スマホ操作や読書に使いやすいアームレストのまとめ

椅子に座ってスマホ操作をする場合、机にひじを置くよりアームレストにひじを置いた方が前かがみになりにくく、圧倒的に姿勢が良くなります。またリクライニングを倒して操作する場合は、その状態でもアームレストに腕を乗せられる背もたれ追従タイプのアームレストが必須です。

ひじを立てて使用する場合は、ひじが痛くならないようアームパッドの厚みと柔らかさも確認しましょう。ただし、これはご自身でクッションなどを用意すればリカバリー可能です。読書の場合も大体同じことが言えます。

デザイン的にアームレストが欲しい

デザインを重視するなら、それぞれの好みに合わせて選ぶしかありません。ただ、デザインの次に優先順位が高い項目を考えておくと、迷ったときの決め手になるかもしれません。これまでレビューしたオフィスチェアを参考までに少しだけ分類しておきます。

スマートなアームレスト:ジェスチャー、初代エルゴヒューマン、リープ V2
スタイリッシュなアームレスト:コンテッサ セコンダ
リッチなパッドのアームレスト:アーロンチェア リマスタード、エルゴヒューマン プロ2

高級オフィスチェアのアームレスト比較(写真例:アーロンチェア リマスタード、リープ V2、ジェスチャー、初代エルゴヒューマン プロ オットマン、コンテッサセコンダ、エルゴヒューマン プロ2 オットマン)
高級オフィスチェアのアームレスト比較

アームレストで椅子の調節を操作したい

アームレストに付随したレバーで椅子の調節操作をしたい場合は、私の知る限りではオカムラのコンテッサ セコンダALGO Chair Proの2択です。以前にはオカムラのサブリナでスマートオペレーションバージョンが販売されていましたが、現在は中古市場にしか無いようです。

この機能は思った以上に便利で、レビューした際にすっかり気に入ってしまいました。もっと多くの椅子に広まってほしい機能です。

アームレストのまとめ

ここまでアームレストについて解説してきましたが、お知りになりたいことに応えられたでしょうか。

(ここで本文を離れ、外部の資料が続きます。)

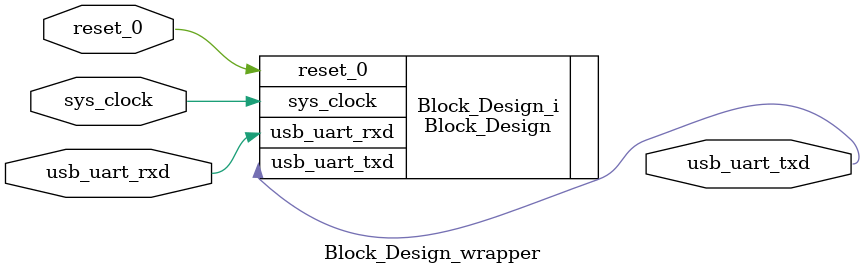
<source format=v>
`timescale 1 ps / 1 ps

module Block_Design_wrapper
   (reset_0,
    sys_clock,
    usb_uart_rxd,
    usb_uart_txd);
  input reset_0;
  input sys_clock;
  input usb_uart_rxd;
  output usb_uart_txd;

  wire reset_0;
  wire sys_clock;
  wire usb_uart_rxd;
  wire usb_uart_txd;

  Block_Design Block_Design_i
       (.reset_0(reset_0),
        .sys_clock(sys_clock),
        .usb_uart_rxd(usb_uart_rxd),
        .usb_uart_txd(usb_uart_txd));
endmodule

</source>
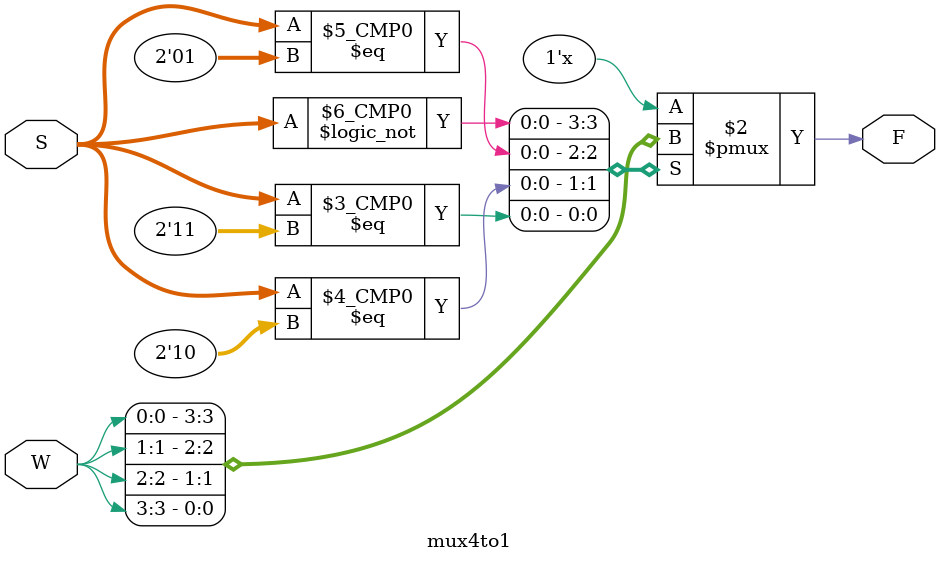
<source format=v>
`timescale 1ns / 1ps


module mux4to1(W, S, F);
    input[4:0] W;
    input[1:0] S;
    output reg F;
    
    always @(W,S)
        case(S)
            0: F = W[0];
            1: F = W[1];
            2: F = W[2];
            3: F = W[3];
        endcase
endmodule

</source>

アームレストは必要のない人にとっては割と邪魔な存在になりかねません。しかし明確な目的があるなら、なくてはならない相棒になります。

オフィスチェア選びは決して安い買い物ではありませんので、アームレストについても理解を深めたうえで検討いただければと思います。

以上、最後まで読んでいただきありがとうございます。皆さんが魅力的なオフィスチェアに出会えることを願っています。